Building decision trees to solve multiclass problems

In this recipe, we will look at building decision trees to solve multiclass classification problems. Intuitively, a decision tree can be defined as a process of arriving at an answer by asking a series of questions: a series of if-then statements arranged hierarchically forms a decision tree. Due to this nature, they are easy to understand and interpret.

Refer to the following link for a detailed introduction to decision trees:

https://en.wikipedia.org/wiki/Decision_tree

Theoretically, many decision trees can be built for a given dataset. Some of the trees are more accurate than others. There are efficient algorithms for developing a reasonably accurate tree in a limited time. One such algorithm is Hunt's algorithm. Algorithms such as ID3, C4.5, and CART (Classification and Regression Trees) are based on Hunt's algorithm. Hunt's algorithm can be outlined as follows:

Given a dataset, D, of n records and with each record having m attributes / features / columns and each record labeled either y1, y2, or y3, the algorithm proceeds as follows:

  • If all the records in D belong to the same class label, say y1, then y1 is the leaf node of the tree and is labeled y1.
  • If D has records that belong to more than one class label, a feature test condition is employed to divide the records into smaller subsets. Let's say in the initial run, we run a feature test condition on all the attributes and find a single attribute that is able to split the datasets into three smaller subsets. This attribute becomes the root node. We apply the test condition on all the three subsets to figure out the next level of nodes. This process is performed iteratively.

Notice that when we defined our classification, we defined three class labels, y1, y2, and y3. This is different from the problems that we solved in the previous two recipes, where we had only two labels. This is a multiclass problem. Our Iris dataset that we used in most of our recipes is a three-class problem. We had our records distributed across three class labels. We can generalize it to an n-class problem. Digit recognition is another example by which we need to classify a given image in one of the digits between zero and nine. Many real-word problems are inherently multiclass. Some algorithms are also inherently capable of handling multiclass problems. No change is required for these algorithms. The algorithms that we will discuss in the chapters are all capable of handling multiclass problems. Decision trees, Naïve Bayes, and KNN algorithms are good at handling multiclass problems.
+---+
- GIVEN REQUEST 1: In the source passage on decision trees, what algorithm are ID3, C4.5, and CART based on?
- GIVEN REQUEST 2: In the entries below, substitute "gathering" for "crowding" across the lines running from the first entry through the line holding "2029: 2029 -> 2021", inclusive. Give only those lines.

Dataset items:
+---+
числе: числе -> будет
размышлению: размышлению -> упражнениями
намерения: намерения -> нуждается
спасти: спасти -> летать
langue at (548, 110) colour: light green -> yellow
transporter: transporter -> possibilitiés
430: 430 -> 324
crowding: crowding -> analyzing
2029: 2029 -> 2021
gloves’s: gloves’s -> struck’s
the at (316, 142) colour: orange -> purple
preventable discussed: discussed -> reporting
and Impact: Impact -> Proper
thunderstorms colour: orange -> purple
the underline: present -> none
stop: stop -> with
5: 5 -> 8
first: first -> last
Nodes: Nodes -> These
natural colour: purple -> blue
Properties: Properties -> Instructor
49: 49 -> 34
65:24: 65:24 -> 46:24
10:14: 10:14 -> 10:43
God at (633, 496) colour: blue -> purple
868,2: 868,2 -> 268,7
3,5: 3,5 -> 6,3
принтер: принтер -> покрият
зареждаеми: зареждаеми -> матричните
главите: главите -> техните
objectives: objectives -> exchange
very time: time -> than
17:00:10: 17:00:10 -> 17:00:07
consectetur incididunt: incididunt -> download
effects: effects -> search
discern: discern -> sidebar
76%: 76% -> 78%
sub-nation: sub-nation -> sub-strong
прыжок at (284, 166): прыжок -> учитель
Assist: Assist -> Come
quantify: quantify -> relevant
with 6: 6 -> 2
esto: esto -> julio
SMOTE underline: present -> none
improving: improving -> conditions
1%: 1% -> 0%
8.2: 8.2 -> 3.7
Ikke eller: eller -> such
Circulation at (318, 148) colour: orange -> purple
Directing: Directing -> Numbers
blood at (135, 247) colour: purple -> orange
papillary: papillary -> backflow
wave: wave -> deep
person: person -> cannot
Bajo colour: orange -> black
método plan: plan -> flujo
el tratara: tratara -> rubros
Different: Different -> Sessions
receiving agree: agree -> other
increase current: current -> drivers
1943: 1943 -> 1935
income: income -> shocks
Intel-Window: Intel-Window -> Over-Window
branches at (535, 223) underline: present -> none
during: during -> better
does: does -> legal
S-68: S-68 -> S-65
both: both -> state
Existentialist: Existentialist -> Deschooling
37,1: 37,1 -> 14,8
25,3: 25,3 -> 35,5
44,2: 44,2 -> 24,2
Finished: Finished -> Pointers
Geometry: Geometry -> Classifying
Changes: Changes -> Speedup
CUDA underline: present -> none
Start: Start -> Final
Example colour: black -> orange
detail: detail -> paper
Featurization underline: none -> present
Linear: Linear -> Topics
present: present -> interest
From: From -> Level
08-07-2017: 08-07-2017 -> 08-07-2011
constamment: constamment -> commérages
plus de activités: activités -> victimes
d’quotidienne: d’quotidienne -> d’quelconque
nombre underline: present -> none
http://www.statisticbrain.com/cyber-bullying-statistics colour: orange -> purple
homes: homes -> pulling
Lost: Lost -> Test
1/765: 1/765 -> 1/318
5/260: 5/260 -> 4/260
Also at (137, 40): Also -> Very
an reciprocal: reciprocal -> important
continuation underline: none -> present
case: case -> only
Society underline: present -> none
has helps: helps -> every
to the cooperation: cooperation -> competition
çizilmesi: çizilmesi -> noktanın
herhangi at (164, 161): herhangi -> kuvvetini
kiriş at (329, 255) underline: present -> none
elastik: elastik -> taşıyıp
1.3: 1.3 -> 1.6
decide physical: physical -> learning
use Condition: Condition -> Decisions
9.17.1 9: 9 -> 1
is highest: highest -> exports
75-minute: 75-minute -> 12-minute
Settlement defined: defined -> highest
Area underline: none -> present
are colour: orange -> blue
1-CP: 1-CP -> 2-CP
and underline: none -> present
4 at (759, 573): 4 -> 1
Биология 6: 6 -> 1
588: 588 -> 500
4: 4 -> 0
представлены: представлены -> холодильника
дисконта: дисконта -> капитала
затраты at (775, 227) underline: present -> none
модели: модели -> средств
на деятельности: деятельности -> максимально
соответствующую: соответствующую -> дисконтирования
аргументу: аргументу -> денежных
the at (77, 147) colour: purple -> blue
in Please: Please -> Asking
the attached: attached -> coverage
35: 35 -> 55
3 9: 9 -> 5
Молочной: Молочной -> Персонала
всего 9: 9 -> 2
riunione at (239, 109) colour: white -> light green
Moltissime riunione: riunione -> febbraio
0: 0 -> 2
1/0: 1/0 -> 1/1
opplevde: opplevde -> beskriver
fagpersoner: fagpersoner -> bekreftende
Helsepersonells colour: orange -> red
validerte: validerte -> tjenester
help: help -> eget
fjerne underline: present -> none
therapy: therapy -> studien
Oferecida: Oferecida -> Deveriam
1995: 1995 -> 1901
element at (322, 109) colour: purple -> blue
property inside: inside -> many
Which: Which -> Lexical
+---+
- WRITTEN SOLUTION 1: Hunt's algorithm

- WRITTEN SOLUTION 2:
числе: числе -> будет
размышлению: размышлению -> упражнениями
намерения: намерения -> нуждается
спасти: спасти -> летать
langue at (548, 110) colour: light green -> yellow
transporter: transporter -> possibilitiés
430: 430 -> 324
gathering: gathering -> analyzing
2029: 2029 -> 2021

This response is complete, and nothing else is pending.